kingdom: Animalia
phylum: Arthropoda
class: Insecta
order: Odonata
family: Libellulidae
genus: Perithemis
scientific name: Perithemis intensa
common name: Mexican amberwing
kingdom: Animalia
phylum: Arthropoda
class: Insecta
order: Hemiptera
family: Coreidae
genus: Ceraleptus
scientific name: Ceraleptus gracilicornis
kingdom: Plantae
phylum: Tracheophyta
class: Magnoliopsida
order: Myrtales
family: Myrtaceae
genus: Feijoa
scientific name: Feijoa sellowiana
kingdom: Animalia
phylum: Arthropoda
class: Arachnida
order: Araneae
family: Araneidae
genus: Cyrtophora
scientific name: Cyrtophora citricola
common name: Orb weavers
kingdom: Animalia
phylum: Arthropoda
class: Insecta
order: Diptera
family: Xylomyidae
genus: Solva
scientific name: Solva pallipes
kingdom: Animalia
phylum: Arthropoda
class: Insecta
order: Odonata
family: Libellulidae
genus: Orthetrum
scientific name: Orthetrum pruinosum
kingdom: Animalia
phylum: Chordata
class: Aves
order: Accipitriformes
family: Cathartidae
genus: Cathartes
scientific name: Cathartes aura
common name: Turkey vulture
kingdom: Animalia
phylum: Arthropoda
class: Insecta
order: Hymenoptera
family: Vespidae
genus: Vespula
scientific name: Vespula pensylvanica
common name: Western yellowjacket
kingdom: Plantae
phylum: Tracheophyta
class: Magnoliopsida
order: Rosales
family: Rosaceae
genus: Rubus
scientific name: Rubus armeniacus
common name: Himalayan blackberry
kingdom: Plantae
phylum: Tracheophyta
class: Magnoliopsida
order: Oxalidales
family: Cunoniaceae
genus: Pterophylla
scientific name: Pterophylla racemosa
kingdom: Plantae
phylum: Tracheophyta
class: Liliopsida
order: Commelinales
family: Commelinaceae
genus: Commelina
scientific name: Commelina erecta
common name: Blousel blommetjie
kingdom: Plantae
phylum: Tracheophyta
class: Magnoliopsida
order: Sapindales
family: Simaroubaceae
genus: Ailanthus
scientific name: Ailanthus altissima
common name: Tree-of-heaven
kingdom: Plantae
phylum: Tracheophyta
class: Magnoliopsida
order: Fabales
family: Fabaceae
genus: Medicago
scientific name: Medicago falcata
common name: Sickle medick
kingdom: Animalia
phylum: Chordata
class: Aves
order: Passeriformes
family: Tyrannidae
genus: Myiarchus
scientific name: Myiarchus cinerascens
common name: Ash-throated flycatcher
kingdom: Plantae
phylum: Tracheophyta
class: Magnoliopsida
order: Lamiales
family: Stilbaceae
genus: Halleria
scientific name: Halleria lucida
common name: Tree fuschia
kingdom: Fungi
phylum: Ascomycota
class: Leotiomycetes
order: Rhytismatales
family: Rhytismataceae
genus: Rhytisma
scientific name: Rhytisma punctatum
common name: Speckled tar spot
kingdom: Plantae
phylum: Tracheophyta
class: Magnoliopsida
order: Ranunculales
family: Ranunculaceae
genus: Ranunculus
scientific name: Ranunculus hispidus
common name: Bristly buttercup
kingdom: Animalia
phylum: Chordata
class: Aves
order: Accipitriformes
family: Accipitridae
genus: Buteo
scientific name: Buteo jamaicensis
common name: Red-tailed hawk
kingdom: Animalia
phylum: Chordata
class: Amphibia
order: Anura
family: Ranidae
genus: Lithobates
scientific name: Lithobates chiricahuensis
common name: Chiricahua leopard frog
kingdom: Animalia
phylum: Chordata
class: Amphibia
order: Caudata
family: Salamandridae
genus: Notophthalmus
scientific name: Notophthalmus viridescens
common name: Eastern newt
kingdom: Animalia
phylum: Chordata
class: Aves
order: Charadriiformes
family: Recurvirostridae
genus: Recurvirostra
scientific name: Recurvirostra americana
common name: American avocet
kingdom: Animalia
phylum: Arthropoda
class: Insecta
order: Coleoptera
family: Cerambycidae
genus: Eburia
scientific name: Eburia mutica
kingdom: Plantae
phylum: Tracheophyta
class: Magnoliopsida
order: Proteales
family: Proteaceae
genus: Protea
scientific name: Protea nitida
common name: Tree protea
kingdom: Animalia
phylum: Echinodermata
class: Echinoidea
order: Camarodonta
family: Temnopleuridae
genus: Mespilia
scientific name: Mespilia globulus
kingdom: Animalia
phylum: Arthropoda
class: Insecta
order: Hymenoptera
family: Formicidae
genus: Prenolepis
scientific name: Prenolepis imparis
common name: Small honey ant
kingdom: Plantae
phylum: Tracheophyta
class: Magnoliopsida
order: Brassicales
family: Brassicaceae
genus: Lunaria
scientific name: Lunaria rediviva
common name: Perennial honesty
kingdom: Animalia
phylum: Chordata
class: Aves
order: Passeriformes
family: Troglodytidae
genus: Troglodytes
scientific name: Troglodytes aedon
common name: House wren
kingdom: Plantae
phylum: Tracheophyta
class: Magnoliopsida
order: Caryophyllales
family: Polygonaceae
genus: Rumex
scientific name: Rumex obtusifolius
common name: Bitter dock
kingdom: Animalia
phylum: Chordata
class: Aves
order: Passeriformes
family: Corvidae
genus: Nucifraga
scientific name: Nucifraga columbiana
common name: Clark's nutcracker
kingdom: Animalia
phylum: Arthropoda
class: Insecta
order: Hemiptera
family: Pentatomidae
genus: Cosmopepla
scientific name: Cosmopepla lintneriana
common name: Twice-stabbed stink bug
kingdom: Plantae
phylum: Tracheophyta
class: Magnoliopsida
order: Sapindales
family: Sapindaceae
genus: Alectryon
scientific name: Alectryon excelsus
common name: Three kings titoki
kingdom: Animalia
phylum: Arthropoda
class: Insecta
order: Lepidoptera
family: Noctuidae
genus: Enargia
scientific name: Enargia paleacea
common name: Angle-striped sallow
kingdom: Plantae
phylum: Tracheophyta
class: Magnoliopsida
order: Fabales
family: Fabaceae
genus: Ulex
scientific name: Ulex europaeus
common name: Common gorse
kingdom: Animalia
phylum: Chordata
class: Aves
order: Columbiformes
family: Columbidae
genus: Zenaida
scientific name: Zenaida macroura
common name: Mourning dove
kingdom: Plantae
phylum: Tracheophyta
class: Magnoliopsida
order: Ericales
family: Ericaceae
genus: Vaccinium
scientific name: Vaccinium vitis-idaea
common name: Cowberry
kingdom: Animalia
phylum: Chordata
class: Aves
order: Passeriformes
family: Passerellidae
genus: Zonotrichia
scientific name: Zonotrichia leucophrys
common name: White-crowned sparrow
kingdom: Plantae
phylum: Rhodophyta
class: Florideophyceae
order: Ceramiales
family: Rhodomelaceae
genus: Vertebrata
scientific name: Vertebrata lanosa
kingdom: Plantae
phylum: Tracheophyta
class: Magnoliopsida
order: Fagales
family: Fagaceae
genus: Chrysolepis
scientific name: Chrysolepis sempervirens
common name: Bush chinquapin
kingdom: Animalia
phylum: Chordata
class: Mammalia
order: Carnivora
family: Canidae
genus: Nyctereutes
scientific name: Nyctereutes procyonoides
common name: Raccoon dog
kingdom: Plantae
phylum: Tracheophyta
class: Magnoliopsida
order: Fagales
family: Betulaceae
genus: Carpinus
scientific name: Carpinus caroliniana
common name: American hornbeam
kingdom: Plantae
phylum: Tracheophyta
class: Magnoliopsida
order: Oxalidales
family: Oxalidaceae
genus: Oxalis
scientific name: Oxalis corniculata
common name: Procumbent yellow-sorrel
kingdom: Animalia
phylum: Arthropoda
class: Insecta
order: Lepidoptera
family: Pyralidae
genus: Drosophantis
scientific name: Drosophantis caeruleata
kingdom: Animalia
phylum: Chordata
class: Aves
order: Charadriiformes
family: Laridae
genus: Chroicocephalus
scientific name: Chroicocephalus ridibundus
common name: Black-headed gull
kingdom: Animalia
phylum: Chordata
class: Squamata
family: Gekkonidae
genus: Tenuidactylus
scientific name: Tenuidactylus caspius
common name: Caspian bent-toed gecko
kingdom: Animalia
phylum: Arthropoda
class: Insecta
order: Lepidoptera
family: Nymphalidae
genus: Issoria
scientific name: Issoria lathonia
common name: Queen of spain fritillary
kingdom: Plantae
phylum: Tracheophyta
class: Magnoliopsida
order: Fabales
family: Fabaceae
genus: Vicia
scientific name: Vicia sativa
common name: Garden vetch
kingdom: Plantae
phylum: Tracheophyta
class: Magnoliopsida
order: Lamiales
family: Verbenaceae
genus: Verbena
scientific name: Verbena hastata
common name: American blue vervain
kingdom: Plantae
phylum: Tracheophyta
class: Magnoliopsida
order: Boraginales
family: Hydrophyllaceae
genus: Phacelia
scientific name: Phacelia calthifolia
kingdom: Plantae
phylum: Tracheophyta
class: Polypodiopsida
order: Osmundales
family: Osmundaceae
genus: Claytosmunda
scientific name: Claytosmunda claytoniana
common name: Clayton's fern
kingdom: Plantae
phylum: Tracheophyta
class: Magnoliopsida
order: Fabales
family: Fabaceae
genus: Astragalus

___

The problem
Retype the listing word for word, starting at the line containing "scientific name: Claytosmunda claytoniana" and continuing through the final line of the listing.

Final answer
scientific name: Claytosmunda claytoniana
common name: Clayton's fern
kingdom: Plantae
phylum: Tracheophyta
class: Magnoliopsida
order: Fabales
family: Fabaceae
genus: Astragalus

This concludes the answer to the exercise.